Thekkady itself is less than memorable, but it offers some worthwhile attractions including a program designed to show tourists Kathakali, the traditional art form of Kerala–a sort of dance/play. Not to be missed, the makeup and costume preparations as well as the demonstration of eye movements, facial expressions and hand gestures was fascinating. Every movement, even of the eyes, is stylized and has meaning. One of the two actors managed to get Debbie up on the stage to give it a try! I’m so glad it was her and not me; with her many years of dance training she gracefully mimicked the dance motions. I would have looked like a clod, something like the guy who was brought up after her. Following the demonstration, the two actors performed a section of a play. Not knowing the story or being able to remember the meaning of all the expressions and gestures it was a little hard to follow, but captivating nonetheless.
Next up was Kalaripayattu, the traditional Keralan martial art. This was a stunning display of strength and skill that included hand to hand combat, swords, flexible swords, knives, flaming torches, flaming hoops, and leaps, jumps, flips and more.
Thekkady is adjacent to the Periyar Tiger Reserve, a 1000 sq. km. national park. We opted for a full day raft and trekking tour, hoping to see some animals but also a little worried about being too close to animals while on foot! We found ourselves part of a group of about a dozen people on three rafts, plus five guides and a guard armed with a rifle. We were told that at most he might have to fire into the air to scare an animal away; our guide had never actually had to shoot at an animal.

- Stored data -
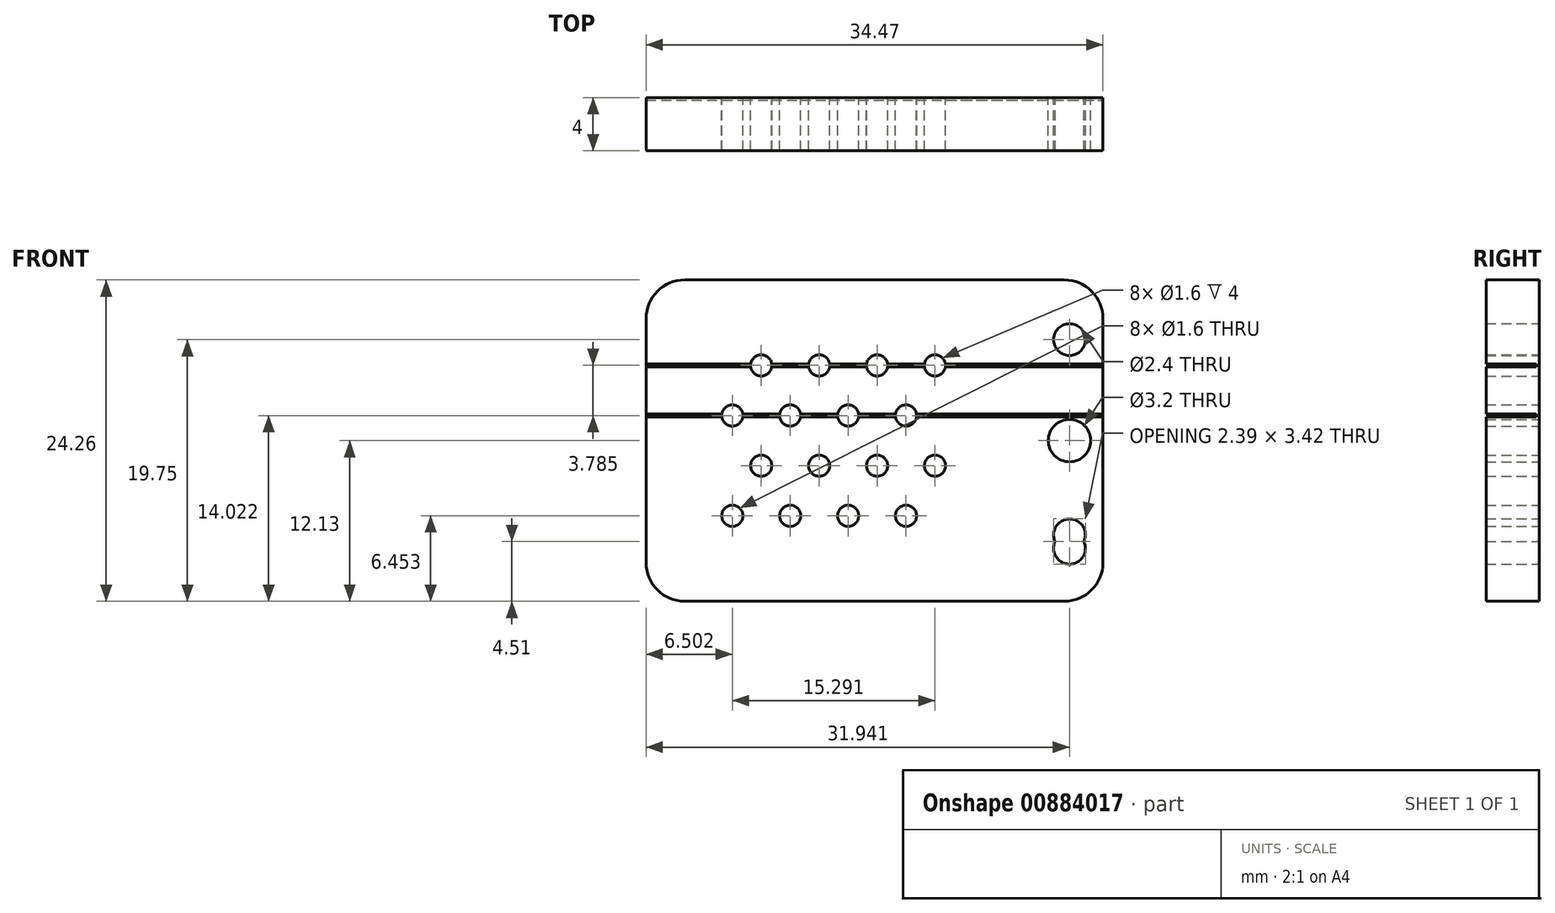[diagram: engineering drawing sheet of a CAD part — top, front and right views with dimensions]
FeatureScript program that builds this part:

- Problem 1 -
Reproduce the passage of the Kerala travel text between "Thekkady is adjacent" and "at an animal.", inclusive.
- Problem 2 -
In the Kerala travel text, how large is the Periyar Tiger Reserve?

- Task response 1 -
Thekkady is adjacent to the Periyar Tiger Reserve, a 1000 sq. km. national park. We opted for a full day raft and trekking tour, hoping to see some animals but also a little worried about being too close to animals while on foot! We found ourselves part of a group of about a dozen people on three rafts, plus five guides and a guard armed with a rifle. We were told that at most he might have to fire into the air to scare an animal away; our guide had never actually had to shoot at an animal.

- Task response 2 -
1000 sq. km.